Apes and Ivory

Alfred Noyes

Apes and ivory, skulls and roses, in junks of old Hong-Kong,
Gliding over a sea of dreams to a haunted shore of song,
Masts of gold and sails of satin, shimmering out of the East,
O, Love has little need of you now to make his heart a feast.


Or is it an elephant, white as milk and bearing a severed head
That tatters his broad soft wrinkled flank in tawdry patches of red,
With a negro giant to walk beside and a temple dome above,
Where ruby and emerald shatter the sun,—is it these that should please my love?

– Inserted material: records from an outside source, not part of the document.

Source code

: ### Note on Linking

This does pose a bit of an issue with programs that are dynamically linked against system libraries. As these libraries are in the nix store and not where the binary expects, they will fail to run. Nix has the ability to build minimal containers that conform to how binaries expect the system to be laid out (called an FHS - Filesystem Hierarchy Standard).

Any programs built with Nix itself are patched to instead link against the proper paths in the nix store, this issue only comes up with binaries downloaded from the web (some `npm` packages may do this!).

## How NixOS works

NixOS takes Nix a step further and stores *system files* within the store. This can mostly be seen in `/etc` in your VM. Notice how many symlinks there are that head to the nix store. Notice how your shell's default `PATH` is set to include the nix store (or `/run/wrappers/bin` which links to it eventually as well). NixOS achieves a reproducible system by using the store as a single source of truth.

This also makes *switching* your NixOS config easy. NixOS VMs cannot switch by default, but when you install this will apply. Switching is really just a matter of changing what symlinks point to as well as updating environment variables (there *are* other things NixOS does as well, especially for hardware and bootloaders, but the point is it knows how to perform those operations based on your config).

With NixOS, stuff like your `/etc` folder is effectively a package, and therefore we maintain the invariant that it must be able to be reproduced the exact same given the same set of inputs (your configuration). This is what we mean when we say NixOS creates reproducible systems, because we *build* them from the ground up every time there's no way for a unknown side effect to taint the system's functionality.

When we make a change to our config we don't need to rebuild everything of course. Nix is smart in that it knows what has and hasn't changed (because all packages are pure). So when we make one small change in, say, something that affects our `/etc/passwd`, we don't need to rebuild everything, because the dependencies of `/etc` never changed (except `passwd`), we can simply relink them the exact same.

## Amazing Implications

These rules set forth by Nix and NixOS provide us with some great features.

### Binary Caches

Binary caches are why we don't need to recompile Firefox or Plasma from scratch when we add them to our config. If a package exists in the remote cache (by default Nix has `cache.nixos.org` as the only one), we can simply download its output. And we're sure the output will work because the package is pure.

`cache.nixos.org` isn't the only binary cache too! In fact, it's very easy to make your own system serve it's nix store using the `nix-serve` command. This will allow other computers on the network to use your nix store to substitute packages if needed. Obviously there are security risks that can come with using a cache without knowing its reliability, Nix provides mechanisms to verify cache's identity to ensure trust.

Or is it a palace of pomegranates, where ivory-limbed young slaves
Lure a luxury out of the noon in the swooning fountain's waves;
Or couch like cats and sun themselves on the warm white marble brink?
O, Love has little to ask of these, this day in May, I think.

Is it Lebanon cedars or purple fruits of the honeyed southron air,
Spikenard, saffron, roses of Sharon, cinnamon, calamus, myrrh,
A bed of spices, a fountain of waters, or the wild white wings of a dove,
Now, when the winter is over and gone, is it these that should please my love?

The leaves outburst on the hazel-bough and the hawthorn's heaped wi' flower,
And God has bidden the crisp clouds build my love a lordlier tower,
Taller than Lebanon, whiter than snow, in the fresh blue skies above;
And the wild rose wakes in the winding lanes of the radiant land I love.

Apes and ivory, skulls and roses, in junks of old Hong-Kong,
Gliding over a sea of dreams to a haunted shore of song,
Masts of gold and sails of satin, shimmering out of the East,
O, Love has little need of you now to make his heart a feast.